◆ Problem to work on:
With the pictures removed, the data below must be transcribed in full and exactly.

◆ Dataset extract:
----------
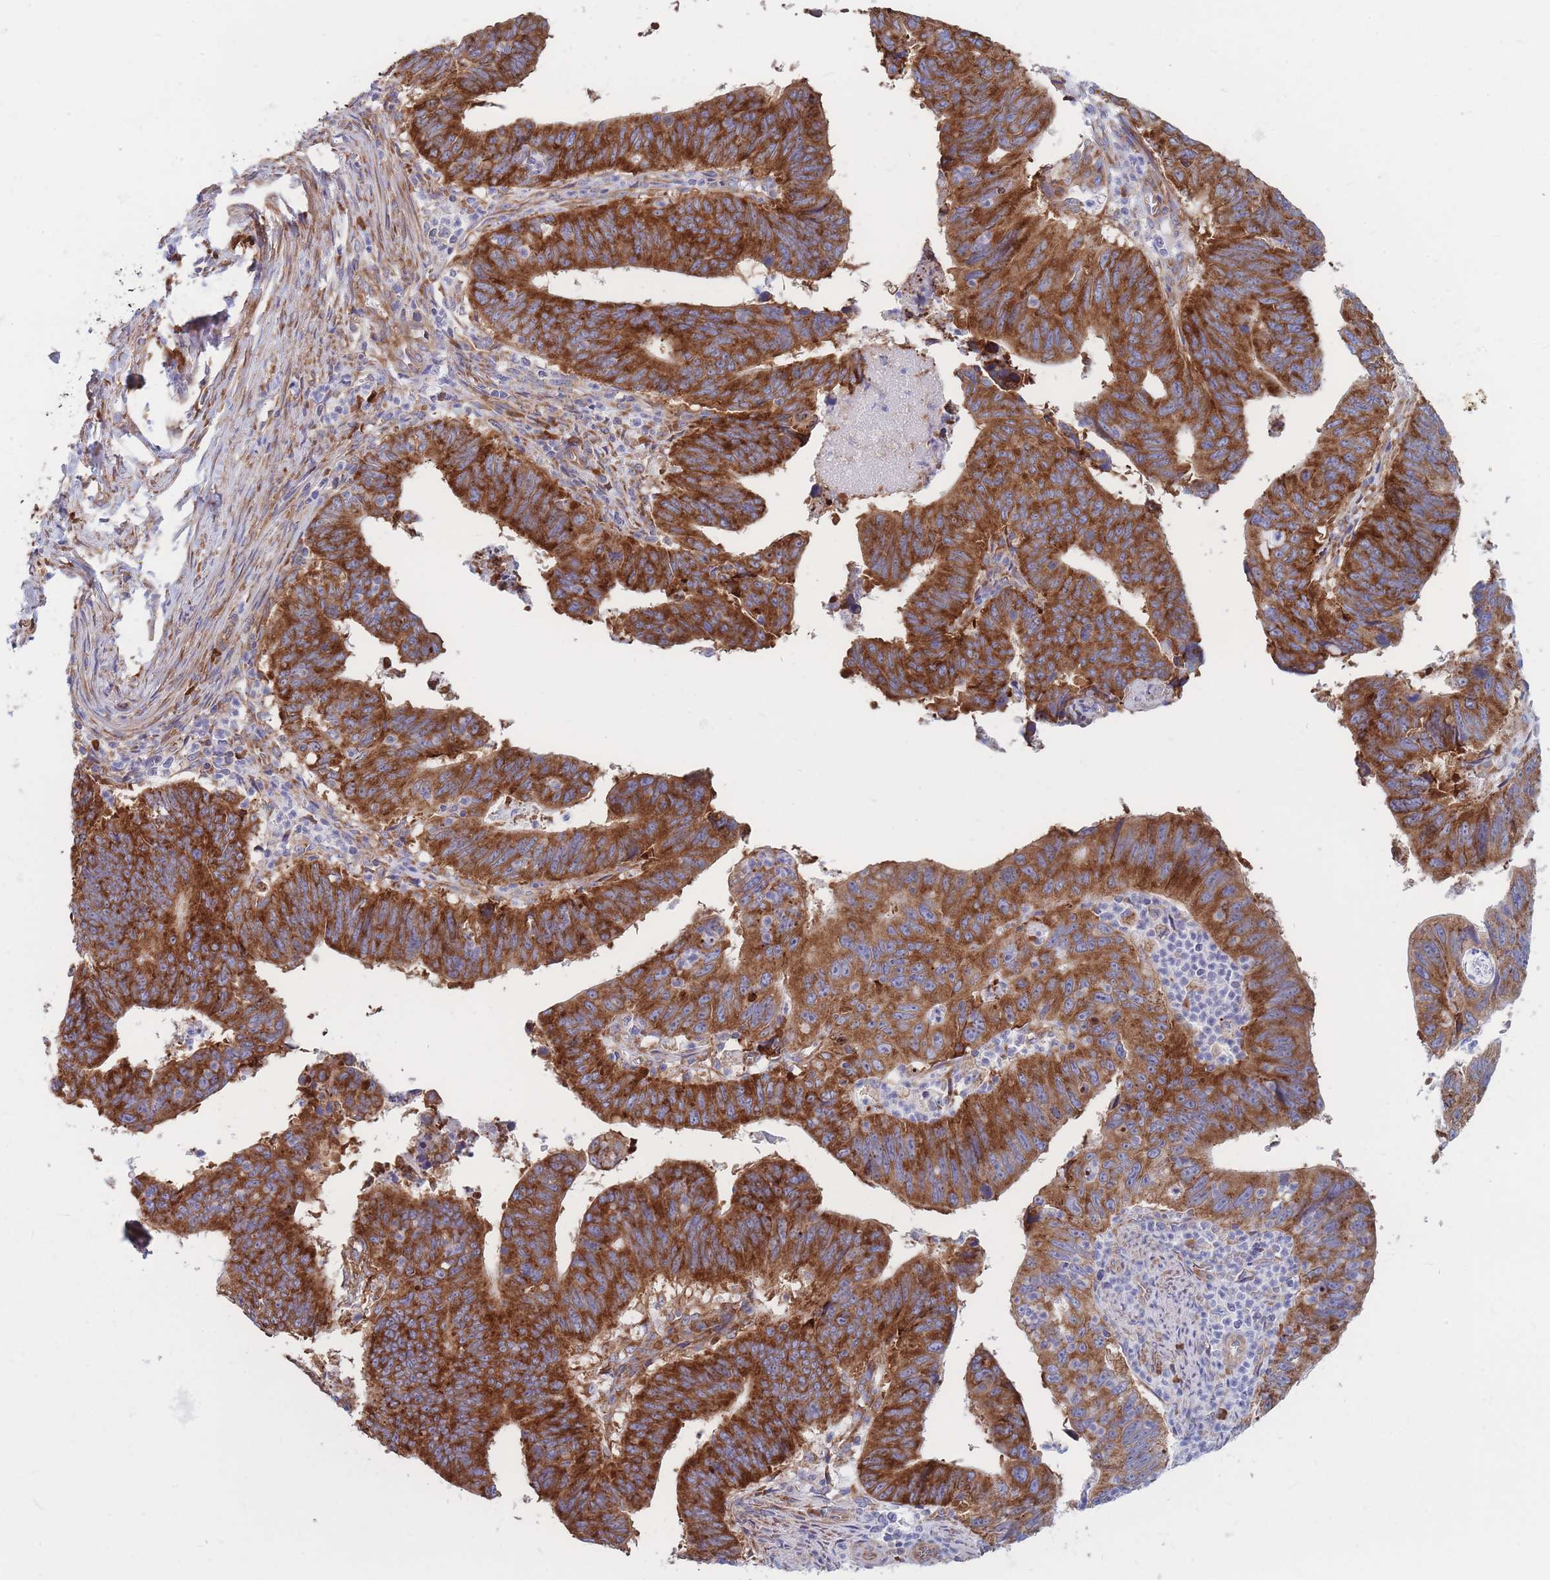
{"staining": {"intensity": "strong", "quantity": ">75%", "location": "cytoplasmic/membranous"}, "tissue": "stomach cancer", "cell_type": "Tumor cells", "image_type": "cancer", "snomed": [{"axis": "morphology", "description": "Adenocarcinoma, NOS"}, {"axis": "topography", "description": "Stomach"}], "caption": "Approximately >75% of tumor cells in human stomach adenocarcinoma display strong cytoplasmic/membranous protein positivity as visualized by brown immunohistochemical staining.", "gene": "RPL8", "patient": {"sex": "male", "age": 59}}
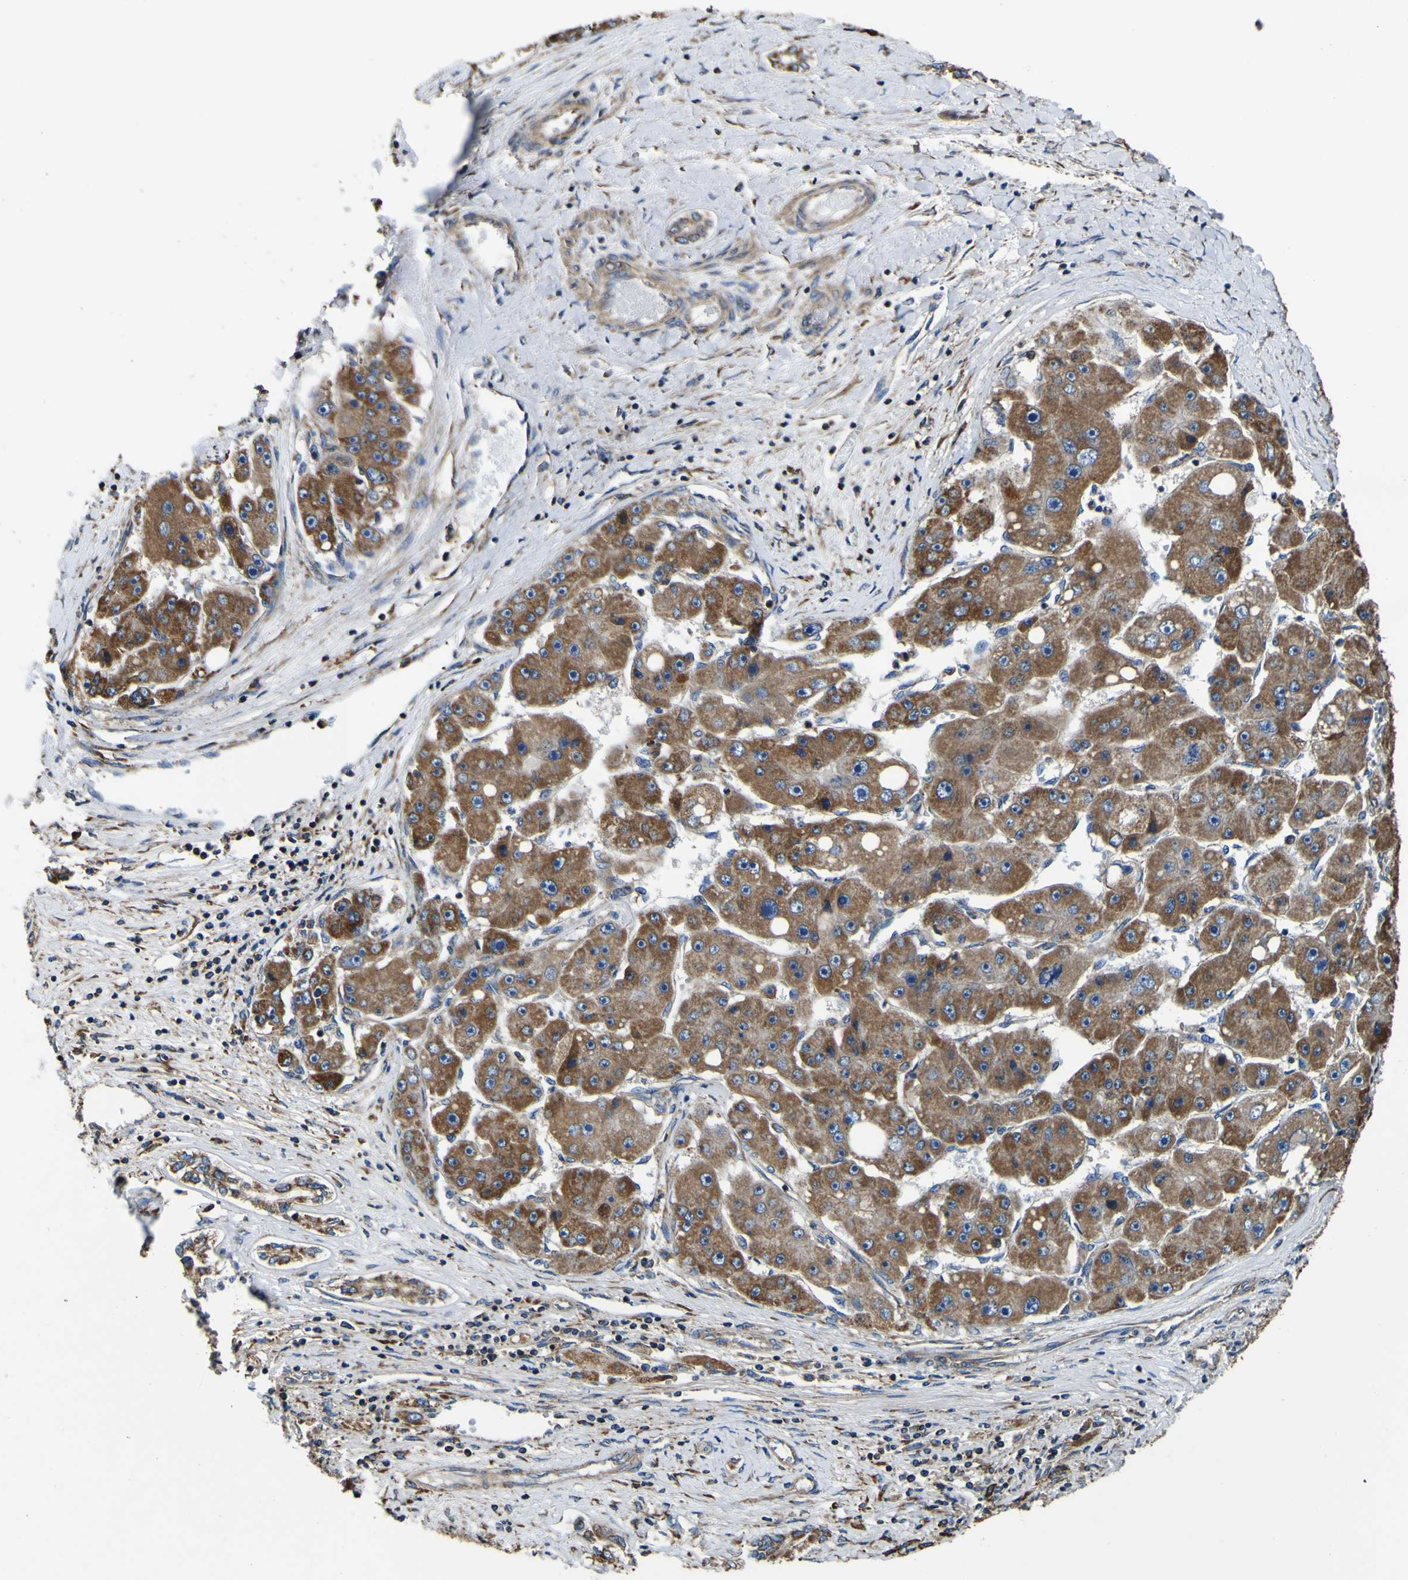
{"staining": {"intensity": "moderate", "quantity": ">75%", "location": "cytoplasmic/membranous"}, "tissue": "liver cancer", "cell_type": "Tumor cells", "image_type": "cancer", "snomed": [{"axis": "morphology", "description": "Carcinoma, Hepatocellular, NOS"}, {"axis": "topography", "description": "Liver"}], "caption": "High-magnification brightfield microscopy of liver hepatocellular carcinoma stained with DAB (3,3'-diaminobenzidine) (brown) and counterstained with hematoxylin (blue). tumor cells exhibit moderate cytoplasmic/membranous expression is present in about>75% of cells.", "gene": "INPP5A", "patient": {"sex": "female", "age": 61}}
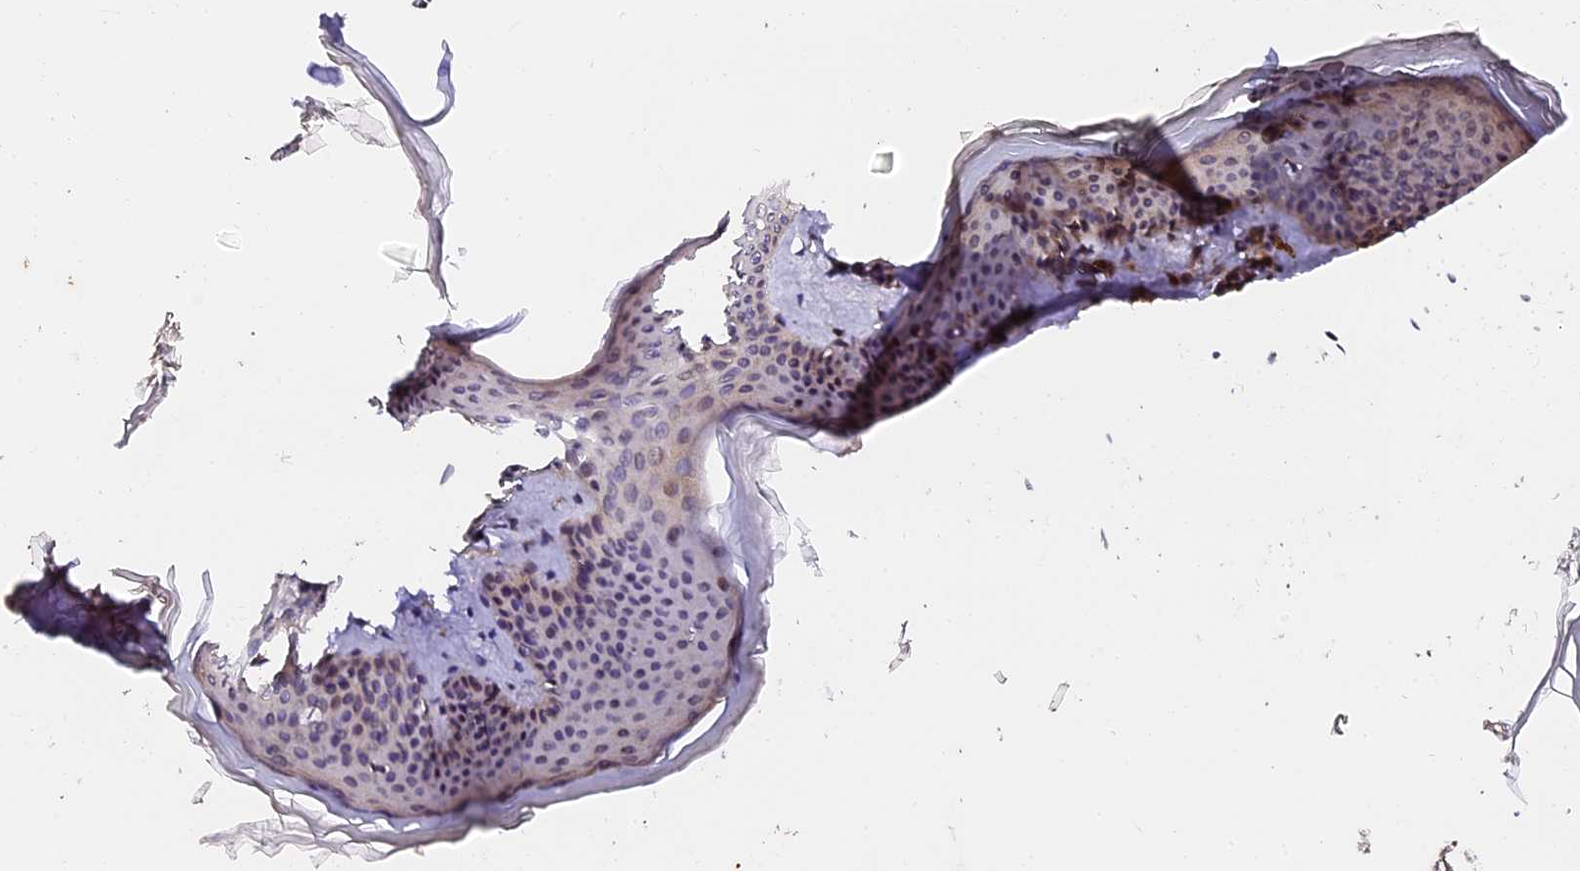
{"staining": {"intensity": "moderate", "quantity": ">75%", "location": "cytoplasmic/membranous"}, "tissue": "skin", "cell_type": "Fibroblasts", "image_type": "normal", "snomed": [{"axis": "morphology", "description": "Normal tissue, NOS"}, {"axis": "topography", "description": "Skin"}], "caption": "Immunohistochemistry micrograph of unremarkable human skin stained for a protein (brown), which displays medium levels of moderate cytoplasmic/membranous staining in about >75% of fibroblasts.", "gene": "TDO2", "patient": {"sex": "female", "age": 27}}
----------
◆ Written answer:
{"staining": {"intensity": "strong", "quantity": ">75%", "location": "cytoplasmic/membranous"}, "tissue": "stomach cancer", "cell_type": "Tumor cells", "image_type": "cancer", "snomed": [{"axis": "morphology", "description": "Adenocarcinoma, NOS"}, {"axis": "topography", "description": "Stomach"}], "caption": "Approximately >75% of tumor cells in human stomach adenocarcinoma display strong cytoplasmic/membranous protein positivity as visualized by brown immunohistochemical staining.", "gene": "RPL8", "patient": {"sex": "male", "age": 59}}
{"staining": {"intensity": "moderate", "quantity": ">75%", "location": "cytoplasmic/membranous"}, "tissue": "liver cancer", "cell_type": "Tumor cells", "image_type": "cancer", "snomed": [{"axis": "morphology", "description": "Carcinoma, Hepatocellular, NOS"}, {"axis": "topography", "description": "Liver"}], "caption": "High-magnification brightfield microscopy of liver hepatocellular carcinoma stained with DAB (3,3'-diaminobenzidine) (brown) and counterstained with hematoxylin (blue). tumor cells exhibit moderate cytoplasmic/membranous expression is present in about>75% of cells.", "gene": "INPP5A", "patient": {"sex": "female", "age": 61}}
{"staining": {"intensity": "moderate", "quantity": ">75%", "location": "cytoplasmic/membranous"}, "tissue": "skin", "cell_type": "Fibroblasts", "image_type": "normal", "snomed": [{"axis": "morphology", "description": "Normal tissue, NOS"}, {"axis": "topography", "description": "Skin"}], "caption": "Immunohistochemistry micrograph of unremarkable human skin stained for a protein (brown), which displays medium levels of moderate cytoplasmic/membranous staining in about >75% of fibroblasts.", "gene": "TDO2", "patient": {"sex": "female", "age": 27}}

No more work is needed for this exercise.